Washington, DC:
An International Monetary Fund (IMF) team, led by Iva Petrova visited
Armenia during June 20–24, 2022. The team’s discussions with the
authorities covered recent developments, the economic outlook, and the
authorities’ policy priorities that could underlie a future IMF-supported
program. At the end of the visit, Ms. Petrova issued the following
statement:
“Armenia’s economic activity grew by 9.4 percent (YoY) in the first four
months of 2022 driven by domestic consumption and investment, supported by
the construction, tourism, financial, real-estate, and IT sectors, and
boosted by a large inflow of external income and capital. Inflation
accelerated to 9 percent in May (YoY) due to buoyant domestic demand,
supply constraints, and an increase in global food and fuel prices. The
overall budget position was in surplus in the first quarter of 2022 owing
to strong revenue collection in line with economic activity and an
under-execution of expenditures. The banking system remained solid, and the
dram appreciated against the US dollar.
“IMF staff projects real GDP to grow by about 5 percent in 2022, driven by
domestic demand and benefiting from the strong economic momentum in the
first four months of the year. Inflation is expected to increase
temporarily before moderating by the end of the year, when past monetary
policy actions and the passthrough of the recent dram appreciation have
their full impact. The Central Bank of Armenia should stand ready to adjust
its monetary policy stance as necessary, while allowing the exchange rate
to be a shock absorber. Nonetheless, the risk that the recent inflow of
external income and capital to Armenia could face an abrupt reversal calls
for re-building greater foreign reserve buffers. As the economy is
operating near capacity, it does not require additional fiscal stimulus,
and the authorities should save the revenue overperformance, else
inflationary pressures could persist.
“It is important to maintain macro-fiscal-financial stability amid the war
in Ukraine, sanctions on Russia, and increased global financial market
volatility; steer inflation toward the CBA target of 4 percent; and restore
fiscal buffers through growth-friendly and inclusive policies. Structural
policies should focus on building economic resilience, including against
climate change; developing capital markets; pursuing digitalization and
public administration reforms; improving governance, transparency, and
fiscal risk management; fully operationalizing the PIM/PPP framework, and
facilitating an investment-driven, knowledge-based, and export-led growth.

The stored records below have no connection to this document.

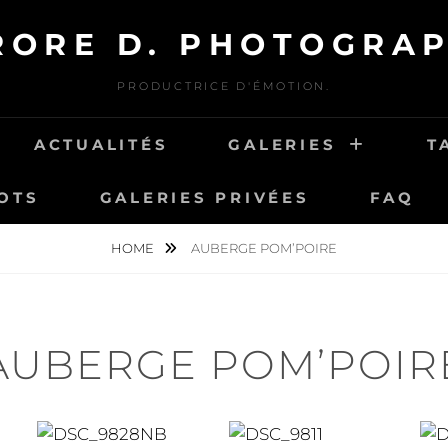
RORE D. PHOTOGRAP
PRODUCTRICE D'ÉMOTION.
ACTUALITÉS
GALERIES
T
OTS
GALERIES PRIVÉES
FAQ
HOME
AUBERGE POM’POIRE
AUBERGE POM’POIR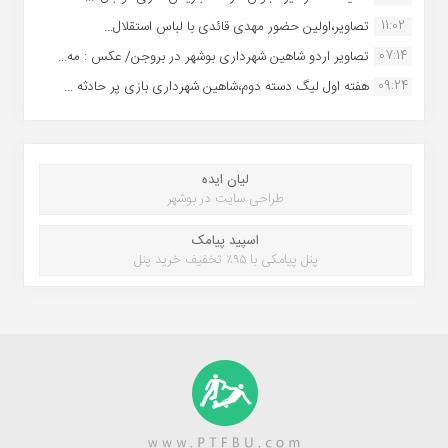
11:02
تصاویر،اولین حضور مهدی قائدی با لباس استقلال...
07:14
تصاویر اردو شاهین شهرداری بوشهر در بروجن/ عکس : مه...
09:24
هفته اول لیگ دسته دوم،شاهین شهرداری بازی پر حادثه ...
لیان ایده
طراحی سایت در بوشهر
اسپید پیامک
پنل پیامکی با ۹۵٪ تخفیف خرید پنل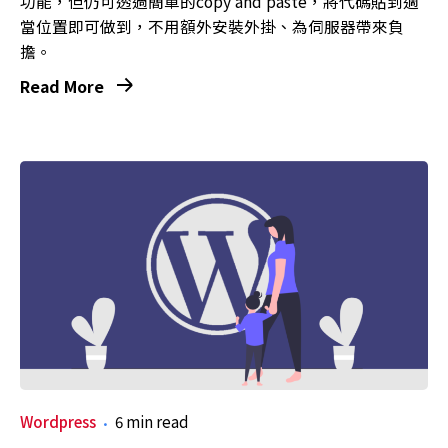
功能，但仍可透過簡單的copy and paste，將代碼貼到適
當位置即可做到，不用額外安裝外掛、為伺服器帶來負
擔。
Read More
Wordpress
6 min read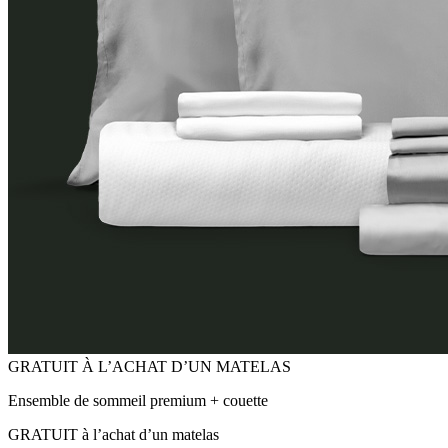
Ensemble de sommeil premium + couette
GRATUIT à l’achat d’un matelas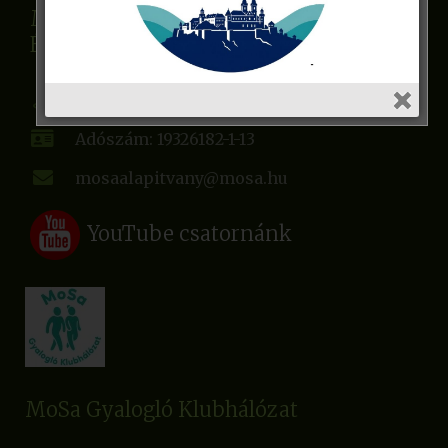
Monspart Sarolta Egészséges
Életmódért Alapítvány
2092 Budakeszi Zichy Péter u. 32.
Adószám: 19326182-1-13
mosaalapitvany@mosa.hu
YouTube csatornánk
MoSa Gyalogló Klubhálózat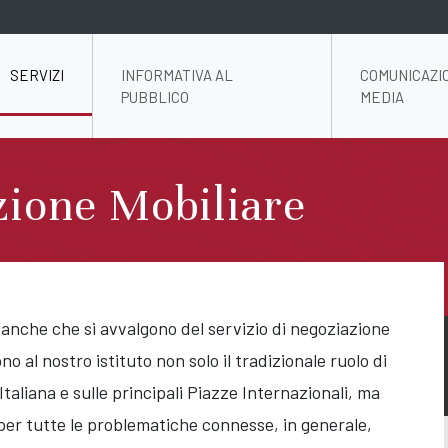
SERVIZI
INFORMATIVA AL
COMUNICAZI
PUBBLICO
MEDIA
zione Mobiliare
e Banche che si avvalgono del servizio di negoziazione
o al nostro istituto non solo il tradizionale ruolo di
Italiana e sulle principali Piazze Internazionali, ma
 per tutte le problematiche connesse, in generale,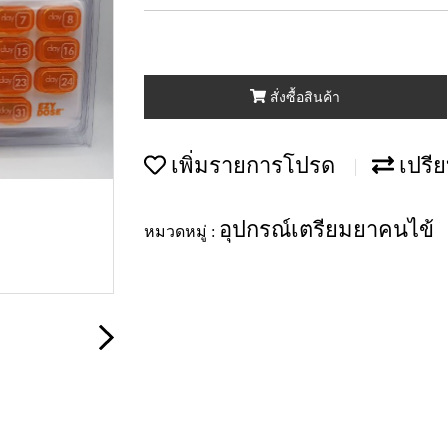
สั่งซื้อสินค้า
เพิ่มรายการโปรด
เปรีย
อุปกรณ์เตรียมยาคนไข้
หมวดหมู่ :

The authorities’ emphasis on building human capital through health and
education reforms is welcome. The pace of these reforms should be fiscally
prudent and consistent with the fiscal rules. The increase in minimum and
average pensions should be gradually phased in alongside measures that
foster labor force participation and preserve the Pillar II component of
the system.
“Discussions on a new IMF-supported program are expected to commence in
September.
“The IMF team thanks the Armenian authorities, development partners, and
diplomatic community for fruitful discussions and cooperation.”